[What to work on]:
Beginning at the top of the data below, restate every line word for word until the line containing "## Unified launch interface" has been included, and omit the pictures.

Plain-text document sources

- - - - - - -

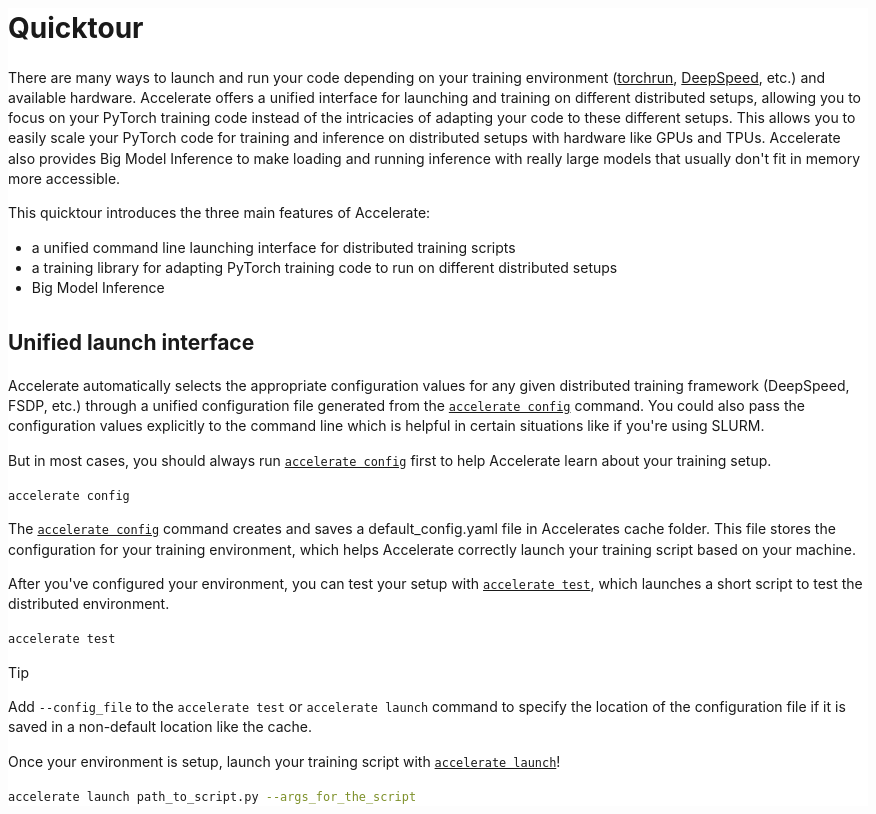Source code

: 

# Quicktour

There are many ways to launch and run your code depending on your training environment ([torchrun](https://pytorch.org/docs/stable/elastic/run.html), [DeepSpeed](https://www.deepspeed.ai/), etc.) and available hardware. Accelerate offers a unified interface for launching and training on different distributed setups, allowing you to focus on your PyTorch training code instead of the intricacies of adapting your code to these different setups. This allows you to easily scale your PyTorch code for training and inference on distributed setups with hardware like GPUs and TPUs. Accelerate also provides Big Model Inference to make loading and running inference with really large models that usually don't fit in memory more accessible.

This quicktour introduces the three main features of Accelerate:

* a unified command line launching interface for distributed training scripts
* a training library for adapting PyTorch training code to run on different distributed setups
* Big Model Inference

## Unified launch interface

Accelerate automatically selects the appropriate configuration values for any given distributed training framework (DeepSpeed, FSDP, etc.) through a unified configuration file generated from the [`accelerate config`](package_reference/cli#accelerate-config) command. You could also pass the configuration values explicitly to the command line which is helpful in certain situations like if you're using SLURM.


But in most cases, you should always run [`accelerate config`](package_reference/cli#accelerate-config) first to help Accelerate learn about your training setup.

```bash
accelerate config
```

The [`accelerate config`](package_reference/cli#accelerate-config) command creates and saves a default_config.yaml file in Accelerates cache folder. This file stores the configuration for your training environment, which helps Accelerate correctly launch your training script based on your machine.

After you've configured your environment, you can test your setup with [`accelerate test`](package_reference/cli#accelerate-test), which launches a short script to test the distributed environment.

```bash
accelerate test
```

> [!TIP]
> Add `--config_file` to the `accelerate test` or `accelerate launch` command to specify the location of the configuration file if it is saved in a non-default location like the cache.

Once your environment is setup, launch your training script with [`accelerate launch`](package_reference/cli#accelerate-launch)!

```bash
accelerate launch path_to_script.py --args_for_the_script
```
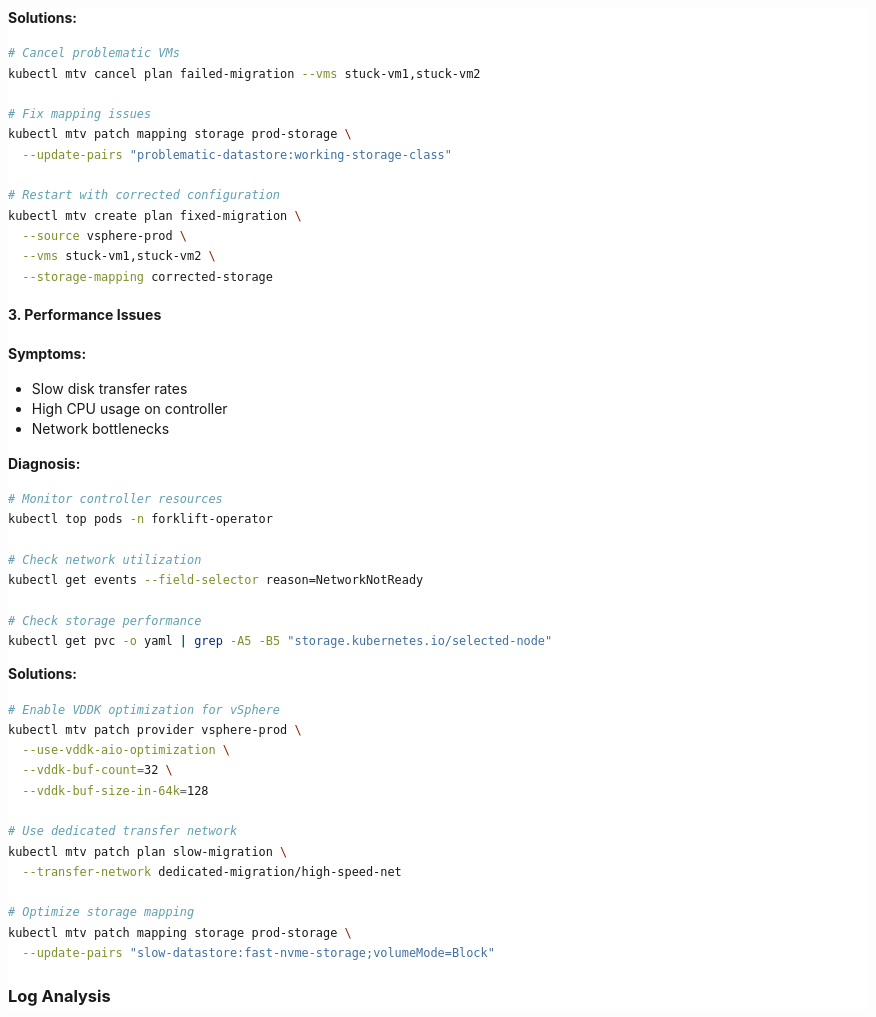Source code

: **Solutions:**
```bash
# Cancel problematic VMs
kubectl mtv cancel plan failed-migration --vms stuck-vm1,stuck-vm2

# Fix mapping issues
kubectl mtv patch mapping storage prod-storage \
  --update-pairs "problematic-datastore:working-storage-class"

# Restart with corrected configuration
kubectl mtv create plan fixed-migration \
  --source vsphere-prod \
  --vms stuck-vm1,stuck-vm2 \
  --storage-mapping corrected-storage
```

#### 3. Performance Issues

**Symptoms:**
- Slow disk transfer rates
- High CPU usage on controller
- Network bottlenecks

**Diagnosis:**
```bash
# Monitor controller resources
kubectl top pods -n forklift-operator

# Check network utilization
kubectl get events --field-selector reason=NetworkNotReady

# Check storage performance
kubectl get pvc -o yaml | grep -A5 -B5 "storage.kubernetes.io/selected-node"
```

**Solutions:**
```bash
# Enable VDDK optimization for vSphere
kubectl mtv patch provider vsphere-prod \
  --use-vddk-aio-optimization \
  --vddk-buf-count=32 \
  --vddk-buf-size-in-64k=128

# Use dedicated transfer network
kubectl mtv patch plan slow-migration \
  --transfer-network dedicated-migration/high-speed-net

# Optimize storage mapping
kubectl mtv patch mapping storage prod-storage \
  --update-pairs "slow-datastore:fast-nvme-storage;volumeMode=Block"
```

### Log Analysis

- - - - - - -

[Written reply]:
Source code

: 

# Quicktour

There are many ways to launch and run your code depending on your training environment ([torchrun](https://pytorch.org/docs/stable/elastic/run.html), [DeepSpeed](https://www.deepspeed.ai/), etc.) and available hardware. Accelerate offers a unified interface for launching and training on different distributed setups, allowing you to focus on your PyTorch training code instead of the intricacies of adapting your code to these different setups. This allows you to easily scale your PyTorch code for training and inference on distributed setups with hardware like GPUs and TPUs. Accelerate also provides Big Model Inference to make loading and running inference with really large models that usually don't fit in memory more accessible.

This quicktour introduces the three main features of Accelerate:

* a unified command line launching interface for distributed training scripts
* a training library for adapting PyTorch training code to run on different distributed setups
* Big Model Inference

## Unified launch interface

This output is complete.